▶ **TASK INSTRUCTIONS**
Extract from the records below, word for word, the stretch from the line containing "t_volume, t_change, price" through the line containing "Combined, what portion". Leave the pictures out of your answer.

--- DATA ---

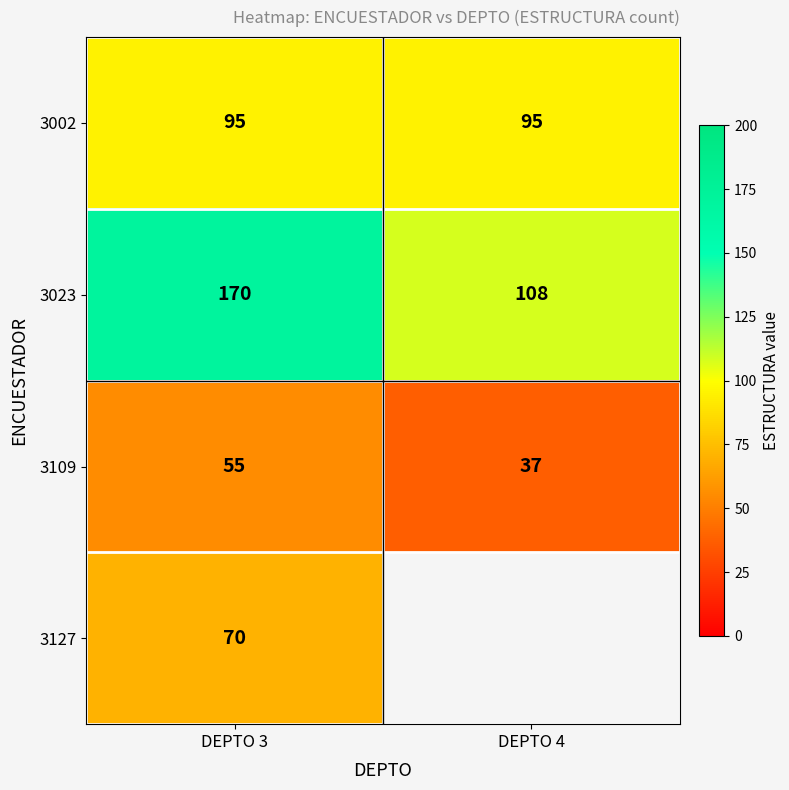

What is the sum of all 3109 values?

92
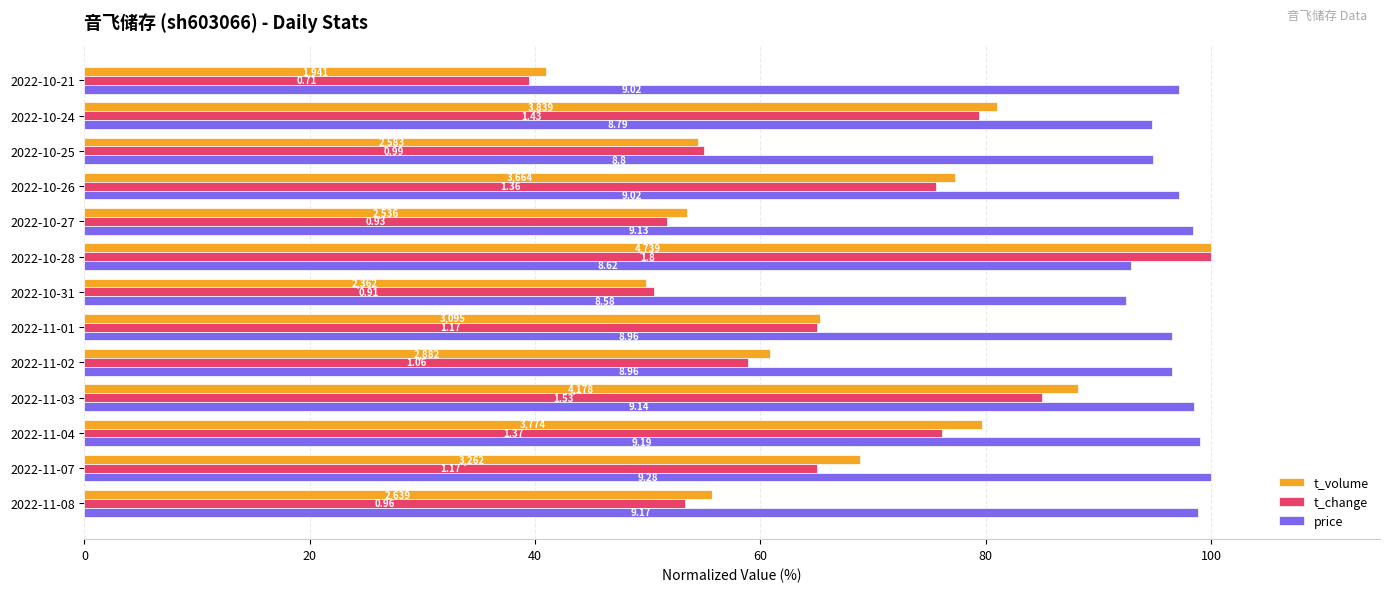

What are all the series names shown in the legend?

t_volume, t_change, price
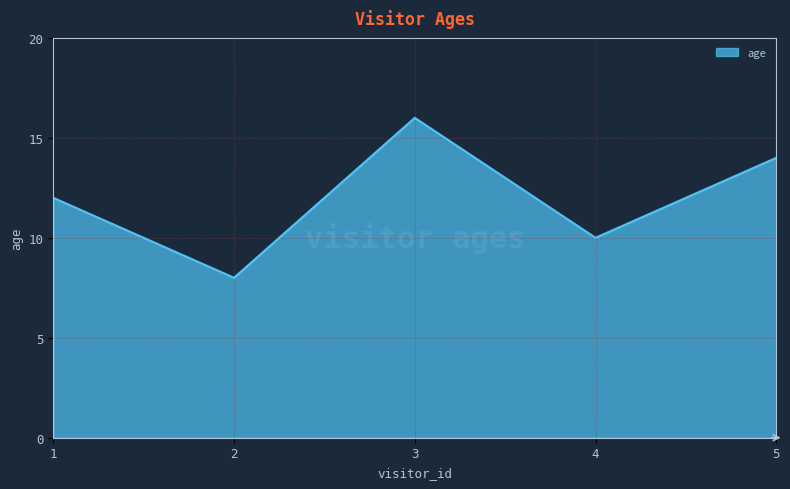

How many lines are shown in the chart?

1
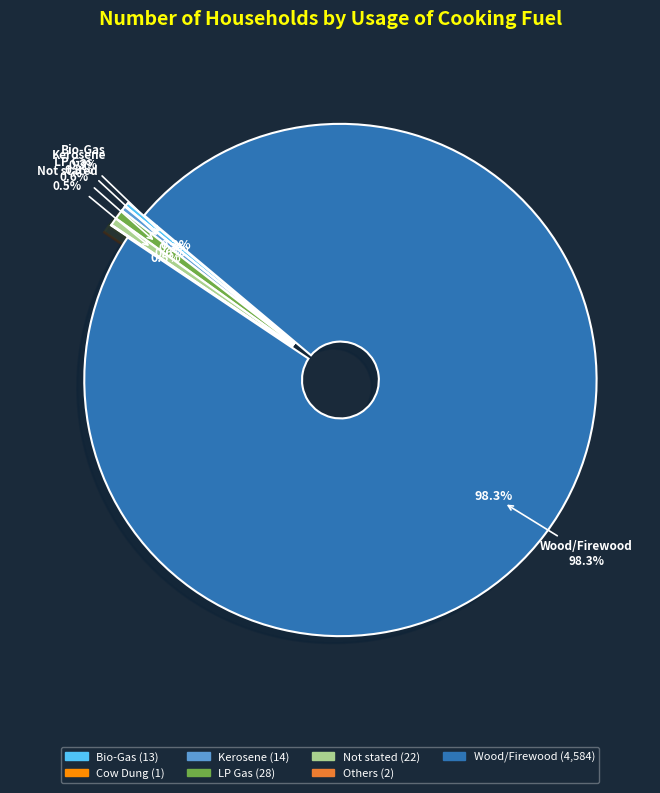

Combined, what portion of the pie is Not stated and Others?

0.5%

---
--- DATA ---

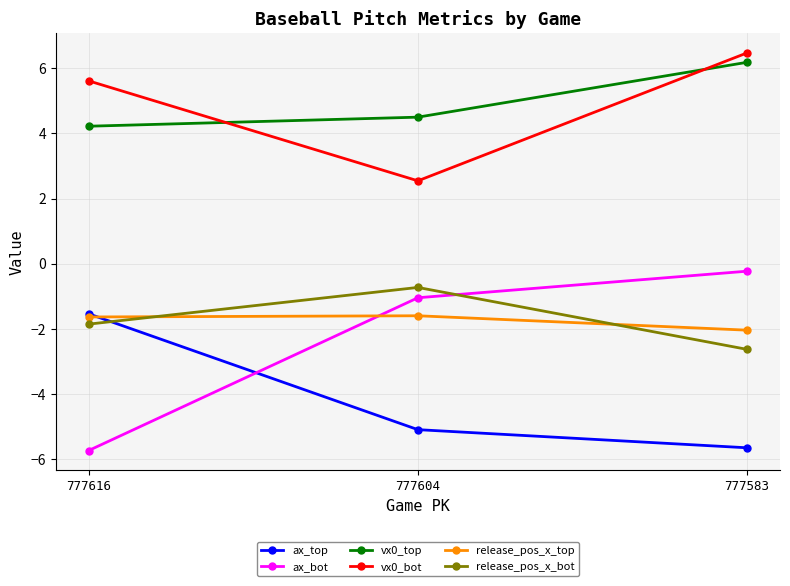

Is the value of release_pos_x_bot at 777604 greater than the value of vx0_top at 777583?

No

---
--- DATA ---

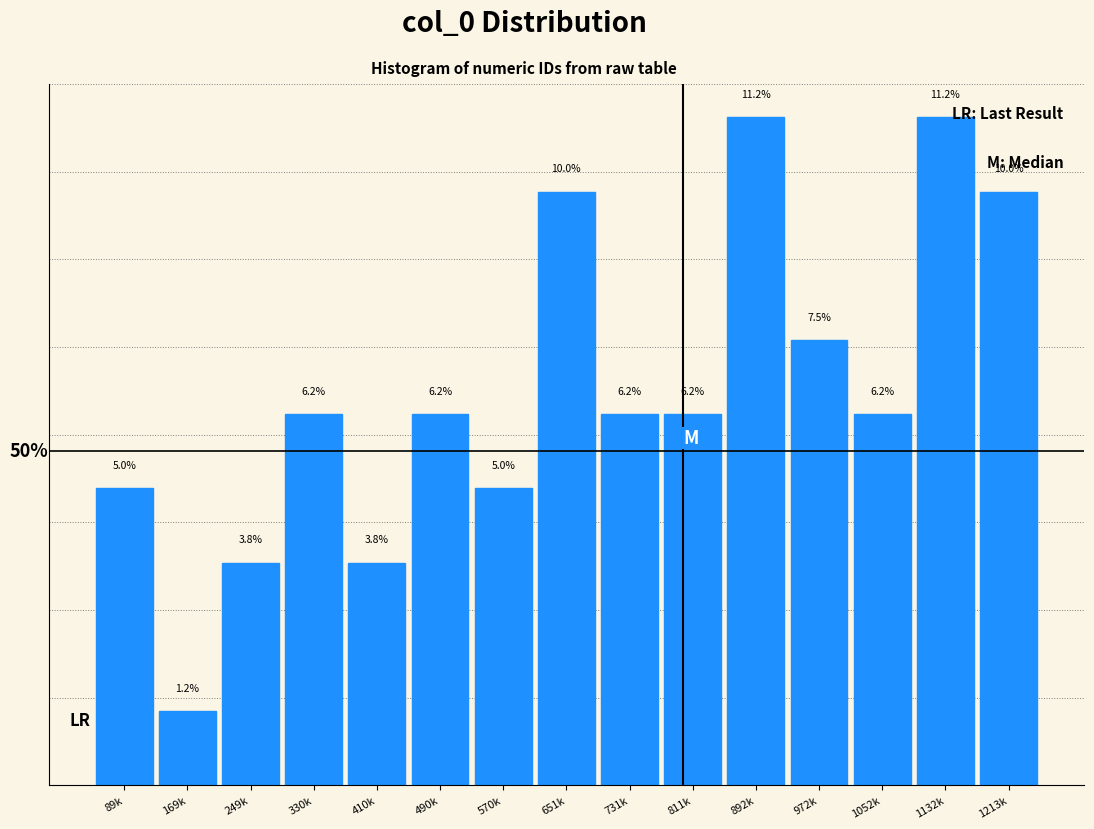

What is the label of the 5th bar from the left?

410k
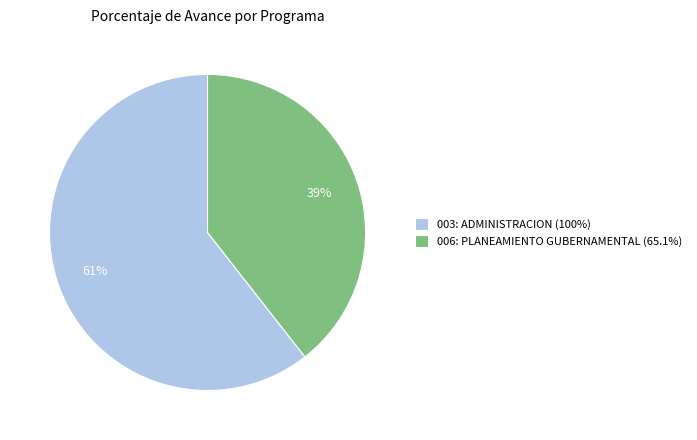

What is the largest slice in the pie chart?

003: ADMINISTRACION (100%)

---

▶ **ANSWER FOR THE TASK**
t_volume, t_change, price

How many lines are shown in the chart?

1

Combined, what portion of the pie is Not stated and Others?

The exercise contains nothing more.